福井県福井市の小学校で2月、リコーダー数十本や女子児童が写った写真などが盗まれていたことが14日、分かった。リコーダーの大半は女子のもの。同校は半年前にも女子のリコーダーや体操服が盗まれる被害があった。県警福井署は窃盗事件とみて、二つの事件の関連を含め捜査している。

 学校や学校関係者によると、盗まれた数十本のリコーダーは4〜6年生のもの。このほか、4〜6年の教室の壁に掲示されていた女子が写っている写真、女子の書が多数盗まれた。

 10日朝、出勤した教諭が被害に気付き、福井署に届け出た。午前中は全児童を体育館で待機させた。下校時は保護者らが児童に付き添った。

 一方、半年前の事件では、6年女子のリコーダーが多数盗まれ、体操服、鍵盤ハーモニカもそれぞれ数点なくなった。

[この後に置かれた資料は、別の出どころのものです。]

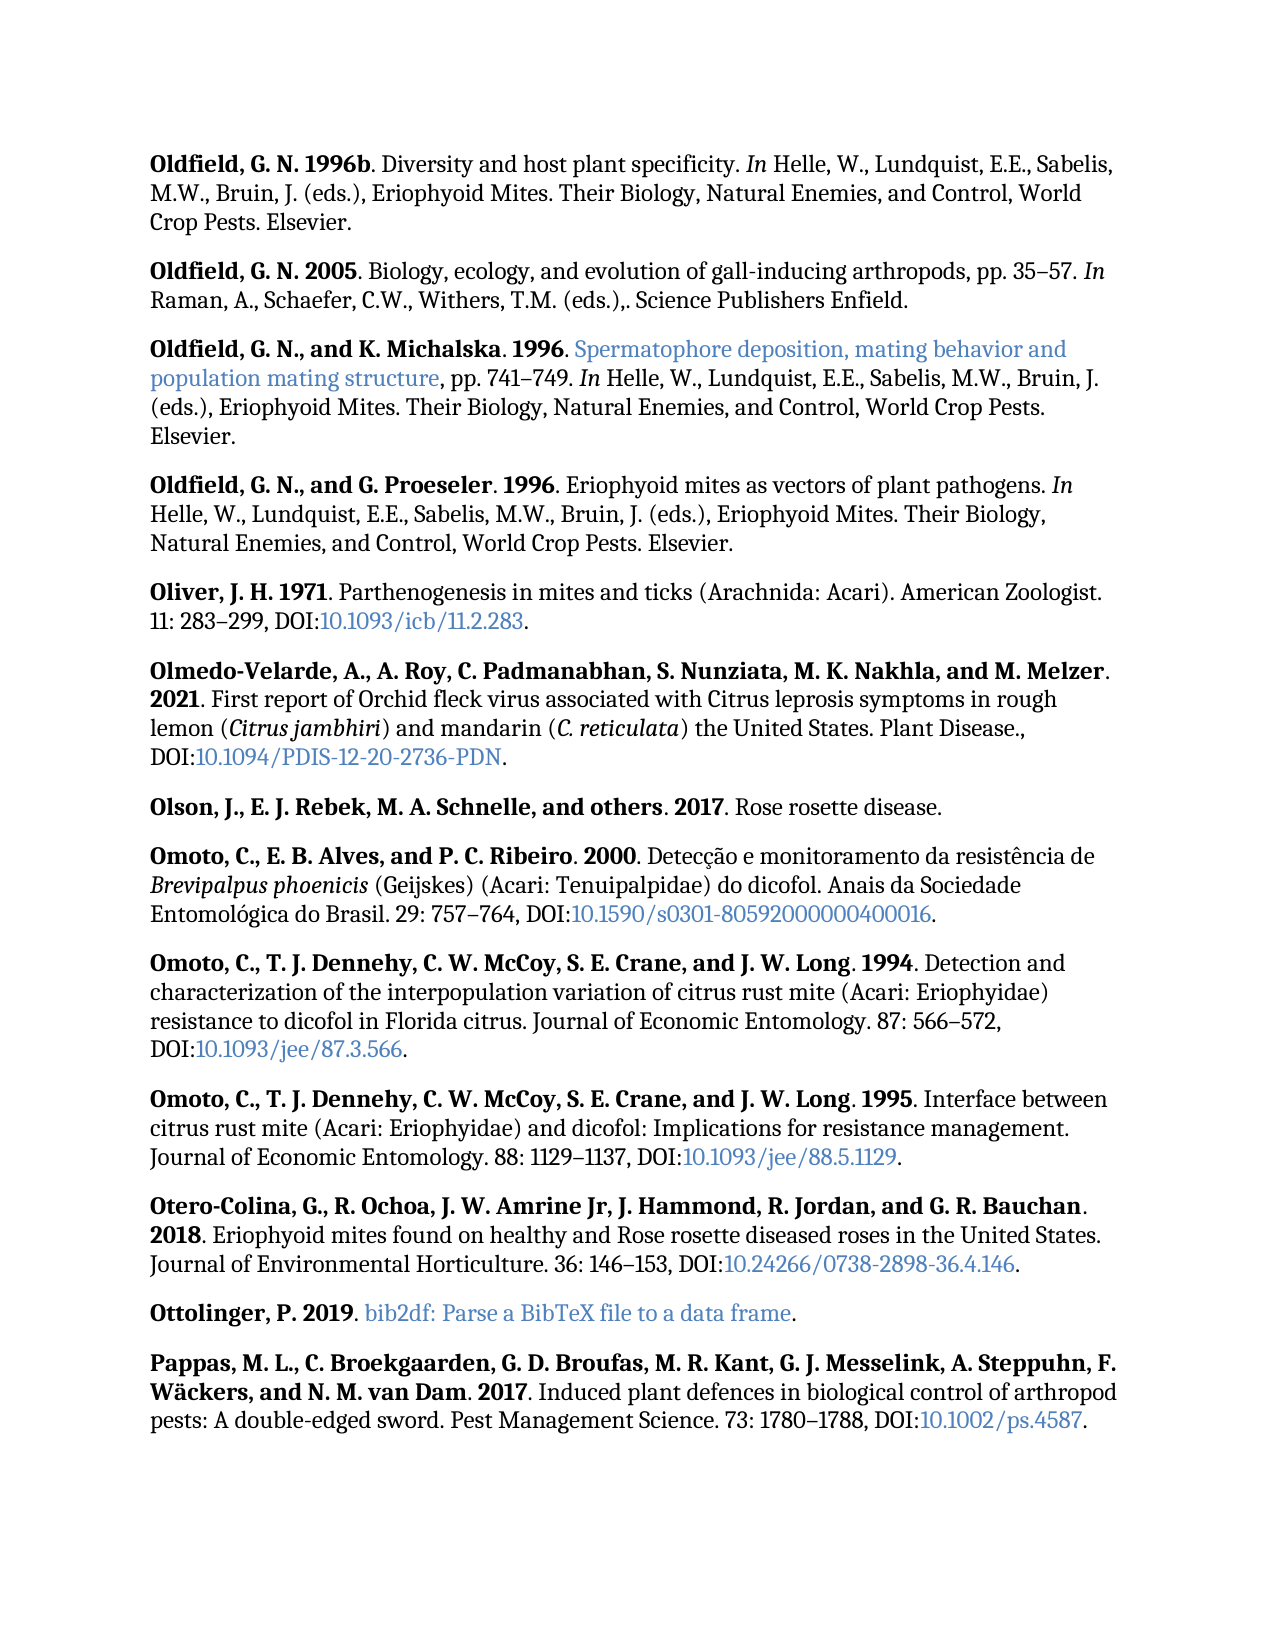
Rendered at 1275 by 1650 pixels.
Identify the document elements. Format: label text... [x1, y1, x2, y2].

text Ottolinger, P. 2019. bib2df: Parse a BibTeX file to a data frame. [150, 1299, 1125, 1328]
text Otero-Colina, G., R. Ochoa, J. W. Amrine Jr, J. Hammond, R. Jordan, and G. R. Bauchan. 2018. Eriophyoid mites found on healthy and Rose rosette diseased roses in the United States. Journal of Environmental Horticulture. 36: 146–153, DOI:10.24266/0738-2898-36.4.146. [150, 1192, 1125, 1278]
text Omoto, C., T. J. Dennehy, C. W. McCoy, S. E. Crane, and J. W. Long. 1995. Interface between citrus rust mite (Acari: Eriophyidae) and dicofol: Implications for resistance management. Journal of Economic Entomology. 88: 1129–1137, DOI:10.1093/jee/88.5.1129. [150, 1085, 1125, 1171]
text Olson, J., E. J. Rebek, M. A. Schnelle, and others. 2017. Rose rosette disease. [150, 792, 1125, 821]
text Pappas, M. L., C. Broekgaarden, G. D. Broufas, M. R. Kant, G. J. Messelink, A. Steppuhn, F. Wäckers, and N. M. van Dam. 2017. Induced plant defences in biological control of arthropod pests: A double-edged sword. Pest Management Science. 73: 1780–1788, DOI:10.1002/ps.4587. [150, 1349, 1125, 1435]
text Oliver, J. H. 1971. Parthenogenesis in mites and ticks (Arachnida: Acari). American Zoologist. 11: 283–299, DOI:10.1093/icb/11.2.283. [150, 578, 1125, 636]
text Omoto, C., E. B. Alves, and P. C. Ribeiro. 2000. Detecção e monitoramento da resistência de Brevipalpus phoenicis (Geijskes) (Acari: Tenuipalpidae) do dicofol. Anais da Sociedade Entomológica do Brasil. 29: 757–764, DOI:10.1590/s0301-80592000000400016. [150, 842, 1125, 928]
text Oldfield, G. N., and G. Proeseler. 1996. Eriophyoid mites as vectors of plant pathogens. In Helle, W., Lundquist, E.E., Sabelis, M.W., Bruin, J. (eds.), Eriophyoid Mites. Their Biology, Natural Enemies, and Control, World Crop Pests. Elsevier. [150, 471, 1125, 557]
text Oldfield, G. N. 2005. Biology, ecology, and evolution of gall-inducing arthropods, pp. 35–57. In Raman, A., Schaefer, C.W., Withers, T.M. (eds.),. Science Publishers Enfield. [150, 257, 1125, 314]
text Oldfield, G. N., and K. Michalska. 1996. Spermatophore deposition, mating behavior and population mating structure, pp. 741–749. In Helle, W., Lundquist, E.E., Sabelis, M.W., Bruin, J. (eds.), Eriophyoid Mites. Their Biology, Natural Enemies, and Control, World Crop Pests. Elsevier. [150, 335, 1125, 450]
text Olmedo-Velarde, A., A. Roy, C. Padmanabhan, S. Nunziata, M. K. Nakhla, and M. Melzer. 2021. First report of Orchid fleck virus associated with Citrus leprosis symptoms in rough lemon (Citrus jambhiri) and mandarin (C. reticulata) the United States. Plant Disease., DOI:10.1094/PDIS-12-20-2736-PDN. [150, 657, 1125, 772]
text Omoto, C., T. J. Dennehy, C. W. McCoy, S. E. Crane, and J. W. Long. 1994. Detection and characterization of the interpopulation variation of citrus rust mite (Acari: Eriophyidae) resistance to dicofol in Florida citrus. Journal of Economic Entomology. 87: 566–572, DOI:10.1093/jee/87.3.566. [150, 949, 1125, 1064]
text Oldfield, G. N. 1996b. Diversity and host plant specificity. In Helle, W., Lundquist, E.E., Sabelis, M.W., Bruin, J. (eds.), Eriophyoid Mites. Their Biology, Natural Enemies, and Control, World Crop Pests. Elsevier. [150, 150, 1125, 236]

 学校は12日夜、緊急の保護者会を開き、事件の概要を説明した。2回目の事件ということもあり、保護者からは防犯対策を疑問視する声や「性犯罪だ」と訴える声が相次いだという。

 娘のリコーダーや書が盗まれた女性は取材に「書には娘の名前が入っているし、今後、何が起きるか怖い。早く対処してほしい」と不安を口にした。